Certes on peut parler de Lang, qui a voté pour. Il a donné ainsi une voix de plus que la majorité requise. Mais pour arriver à la majorité, il y a tous ces radicaux de gauche (pas tous, heureusement) qui ont renoué avec le vieux radicalisme d’antan, et ont vendu leur droit d’aînesse contre un plat de lentilles (en termes bibliques : ils se sont fait acheter pour trois fois rien, ce qui fait rien).
Il y a aussi ces abstentionnistes de gauche qui ont aidé eux aussi à faire baisser la majorité requise : personne n’a remarqué, semble-t-il, que c’est le cas du sénateur Michel Charasse, ancien ministre et conseiller personnel de Mitterrand, qui s’accommode fort bien du mode actuel d’élection du Sénat (il en fait partie et a su se constituer depuis longtemps une clientèle avec des méthodes de bon radical, ce qu’il est officiellement devenu depuis son exclusion du PS – ouf !).
On se crispe sur des noms. N’oublions pas les votes des uns et des autres. Mais tant qu'on parlera seulement de personnes, on ne parlera de rien. Chacun connaît la technique politique qui ne date pas d’aujourd’hui ni d'hier : peu importe qu'on dise du mal de moi, pourvu qu'on parle de moi. Et si l'on parle de ma personne et non pas de mes idées, je garde toutes mes chances de rester sur le devant de la scène. La conséquence, parfois, trop souvent, c'est que lorsque l'on en vient trop tard aux idées, ou bien on se fait élire grâce à des illusions, ou bien on se fait battre parce que la bulle s’est trop vite dégonflée.
Pourquoi certains partis ne veulent-ils désigner leur candidat qu'à la dernière minute, alors que tout le monde sait qui sera candidat ? La presse s'empresse de poser toujours la même question : « Enfin, serez-vous candidat ? » Ce qui évite de demander : « Quel programme défendrez-vous puisque vous allez être candidat ? »
Ou bien on part faire de longs voyages à l'étranger pour faire connaître ses positions (que l'électeur national n'a pas encore le droit de connaître).

**Données extraites**
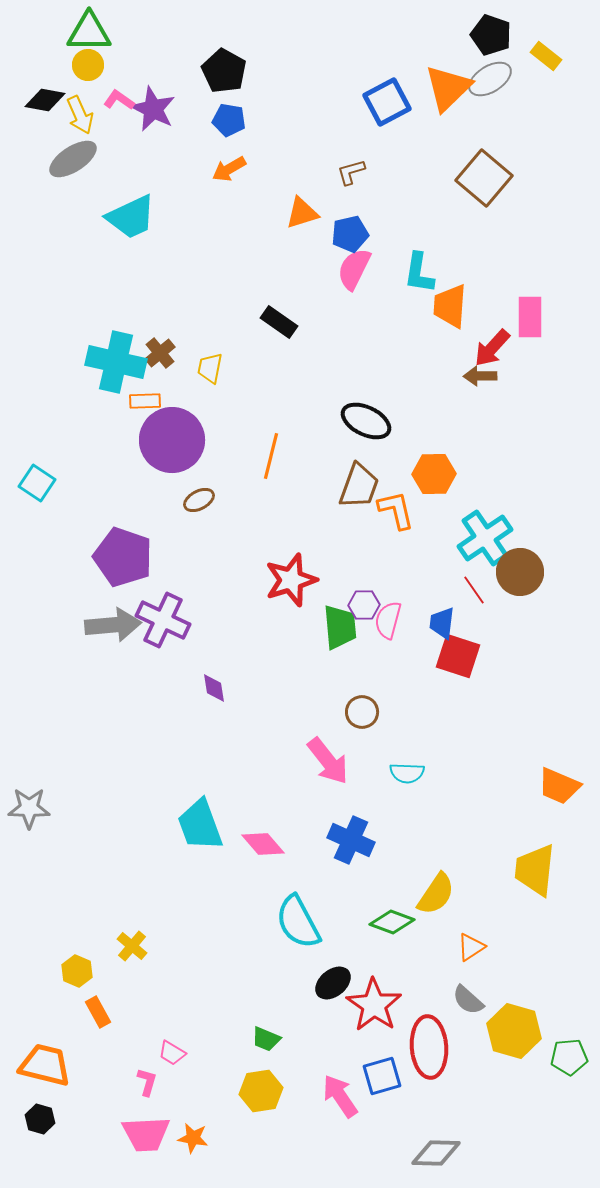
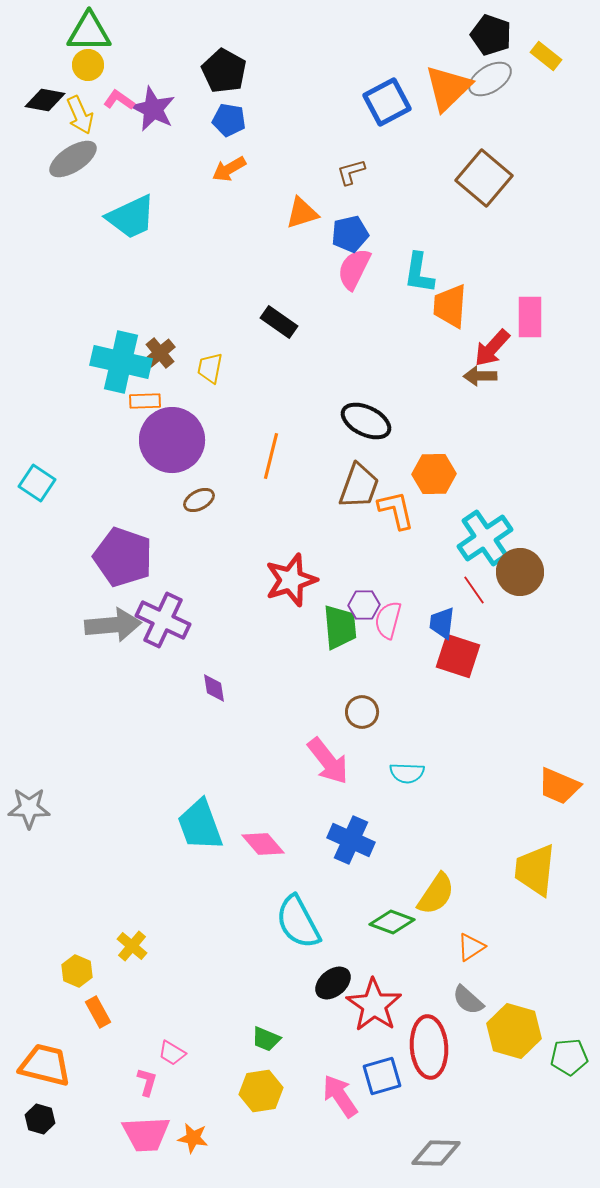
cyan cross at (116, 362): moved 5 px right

...

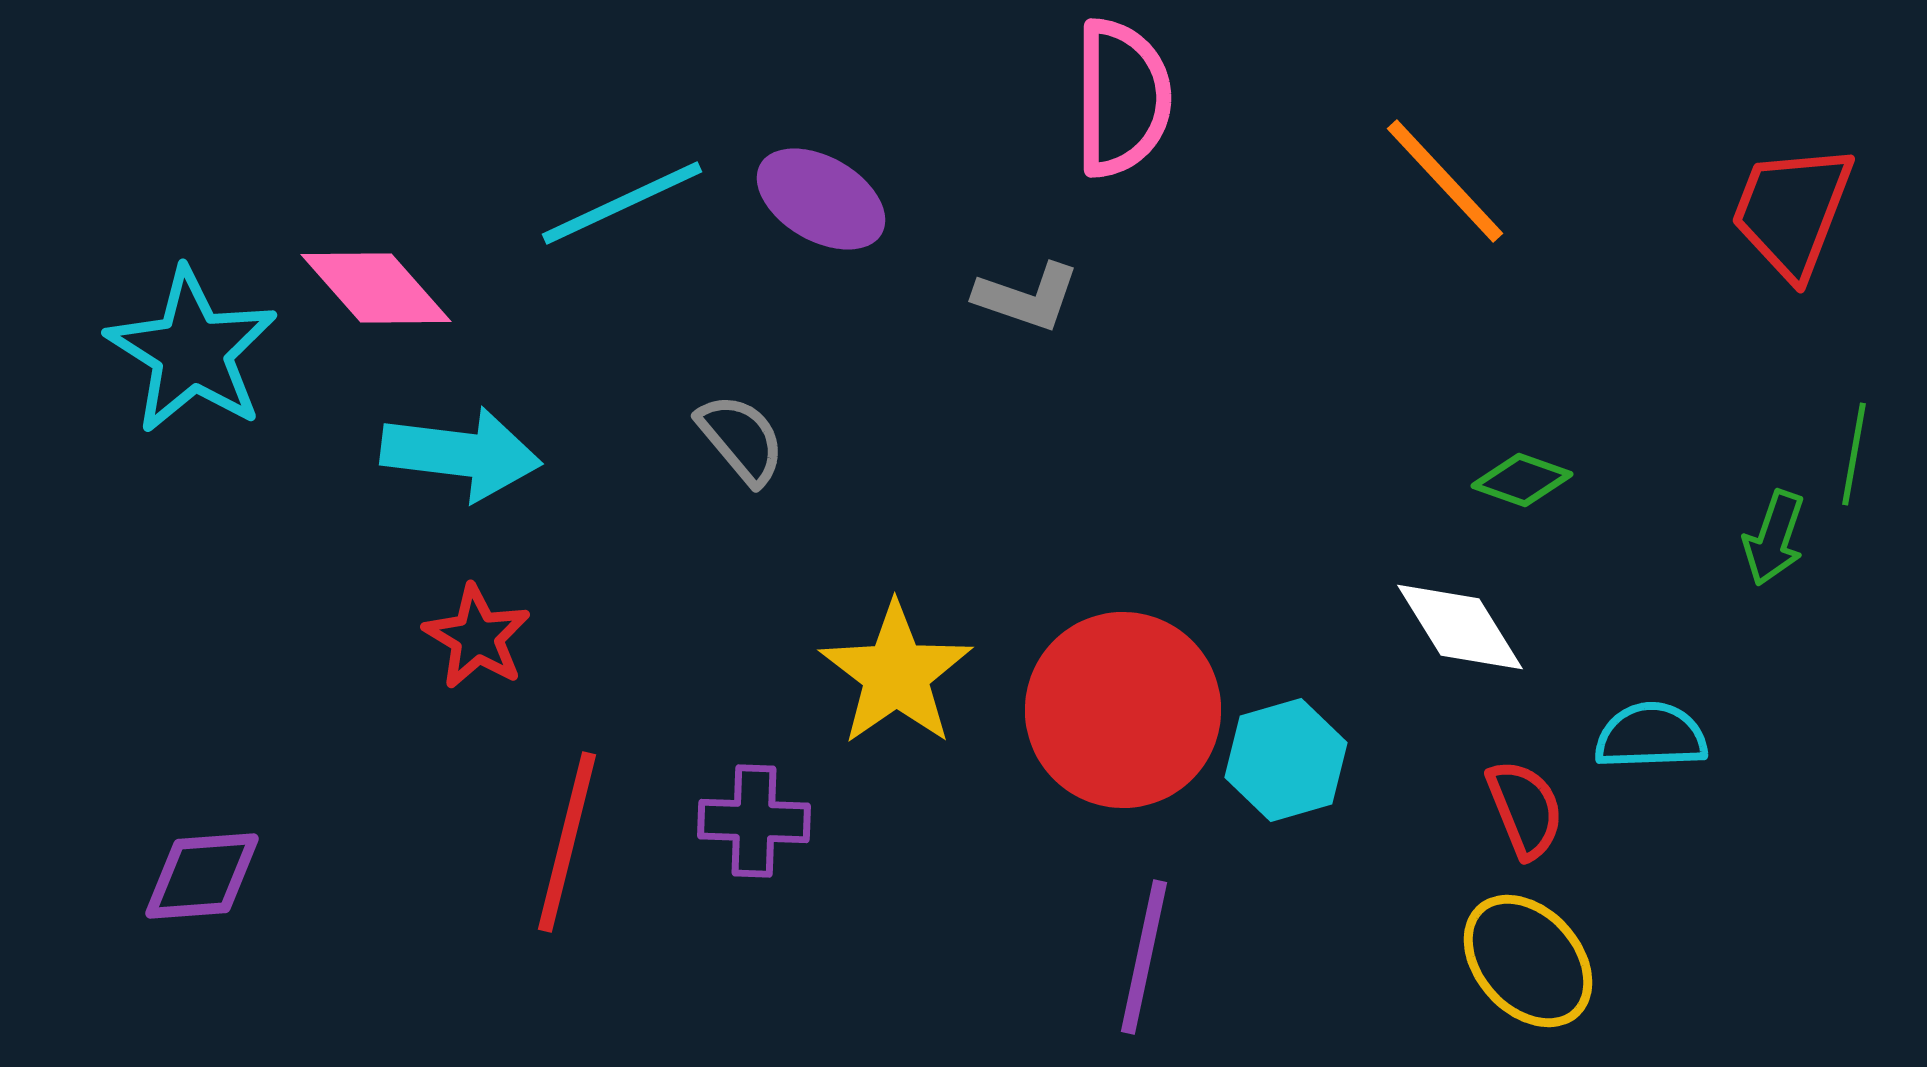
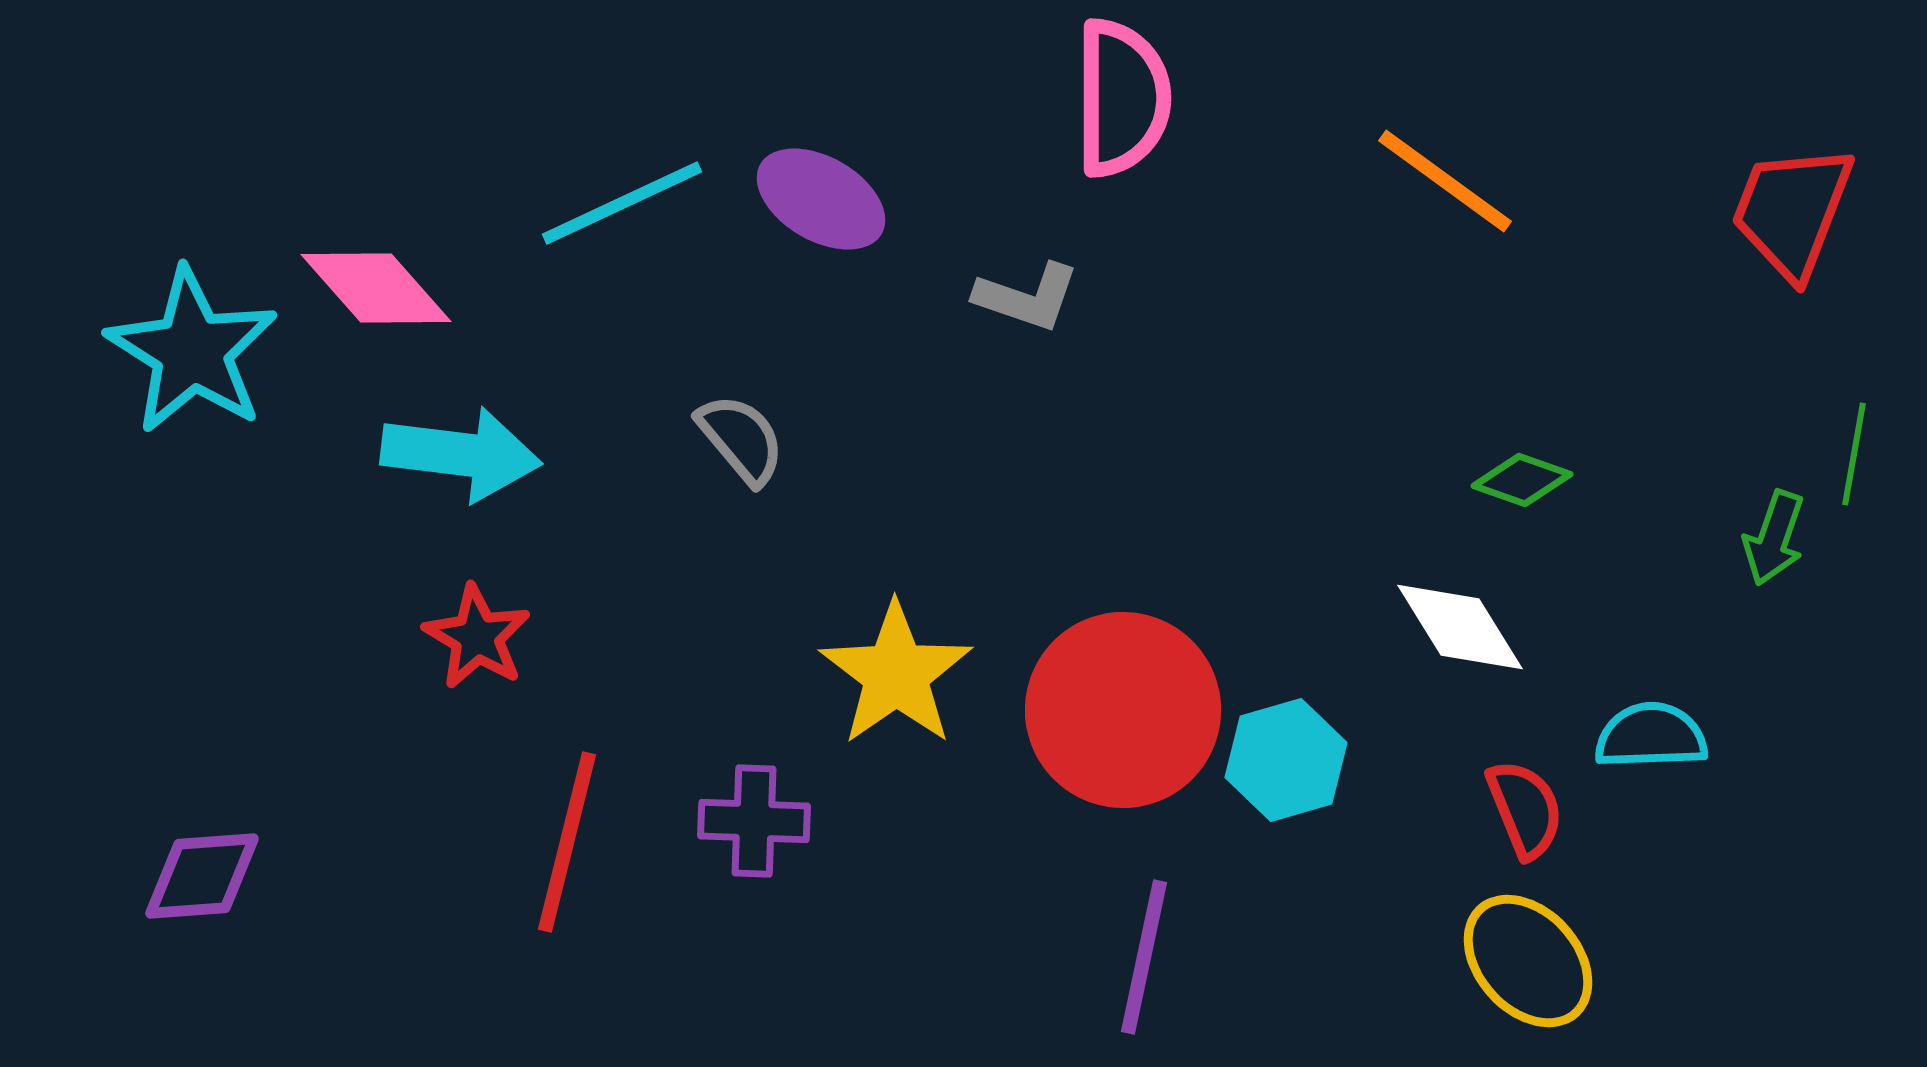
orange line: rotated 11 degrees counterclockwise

**Travail demandé**
D'après le texte de la page, pourquoi un responsable politique a-t-il intérêt à ce que l'on parle de sa personne plutôt que de ses idées ? Répondez en une à trois phrases.

**Réponse finale**
Il y a intérêt parce que, tant que l'on parle de sa personne et non de ses idées, il garde toutes ses chances de rester sur le devant de la scène. Peu lui importe qu'on dise du mal de lui, pourvu qu'on parle de lui.